User interfaces for handheld devices and other devices that utilize a small form factor for a data keypad or touch pad interface are becoming more and more prominent in the electronics marketplace. The small form factor associated with the keypad or touch pad interface has resulted in a user interface where multiple functions are associated with each key of the keypad or touch pad interface. Each key is typically assigned multiple entry modes and multiple character possibilities for each entry mode. For example, FIG. 1 illustrates an exemplary input key for such a user interface. As can be seen from FIG. 1, input key 102 may be used to enter two different modes of characters. Both alpha-mode and numeric-mode characters may be entered with input key 102. For the alpha mode, three alpha characters, the letters “a,” “b,” and “c,” may be entered. For the numeric mode data entry, the numeral “2” may be entered. As user interfaces that use smaller form factors for data entry become denser through the provisioning of more user modes, the number of modes and character availability will also increase.

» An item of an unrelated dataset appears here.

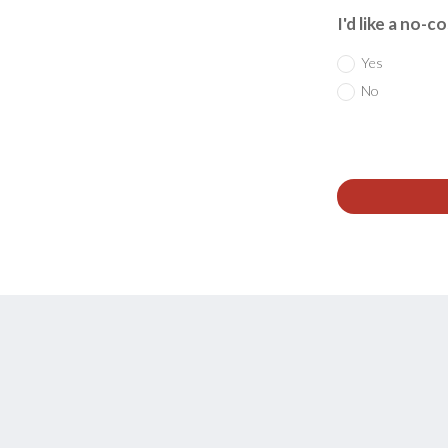
I'd like a no-c
Yes
No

Unfortunately, traditional multi-function keys associated with these small form factor devices require multiple key presses to iterate through the available characters for each mode of data entry. These “multi-tap” keys require a user to press and release an input key, such as input key 102, for each character selection. Further, when a user wishes to enter multiple characters associated with the same input key 102, the user must wait a specified, and usually lengthy, debounce period between each sequential depression of input key 102. This debounce period is typically long enough to allow a user to depress and release the multi-tap keys without accepting a new character input for each depression of input key 102 so that the user may repeatedly tap the input key to iterate through the character choices. Unfortunately, this debounce period is often so long that when a user wishes to enter multiple characters associated with the same multi-tap key, the user must wait the entire debounce period in order to preserve a character selection. If the user does not wait long enough and presses the key again, the user interface cycles to the next character in the sequence instead of preserving the last character entered. The user then has to iterate through all available characters again in order to select the desired character for the current position in the input sequence. The user must then wait another debounce period before depressing the multi-tap key again in order to begin entry for the next character in the input character sequence. This proves to be a burdensome arrangement often frustrating character entry.
Some interfaces allow the user to press and hold a key to alternate between alpha entry modes and numeric entry modes. This is unsatisfactory because it still requires the user to enter a multi-tap input mode in order to iterate through the available characters for a given mode of input.
Predictive text entry uses a dictionary lookup feature coupled with a multi-tap character selection. Predictive text entry has become popular but is plagued by user confusion as users attempt to determine when to deviate from multi-tap entry mode and search a dictionary for the correct word based upon a few characters entered. Though training the devices may be possible, words that users enter in the dictionary still may only be accessible when the user transitions from a multi-tap entry mode to a dictionary lookup mode. This transition from a multi-tap entry mode to a dictionary lookup mode tends to break a user's train of thought and slows the data entry. Likewise, as word databases grow, users will have more selections to choose from within the dictionary and may be burdened with a longer lookup time than an alternative data entry time.
Because of the problems described above, traditional systems for multi-function keypad entry are complex and force a user to conform to limitations of the user interface. Accordingly, in light of these difficulties associated with conventional multi-character multi-mode data entry, there exists a need for improved methods, systems, and computer program products for iteratively providing feedback via a user interface for multi-character, multi-mode alphanumeric data entry.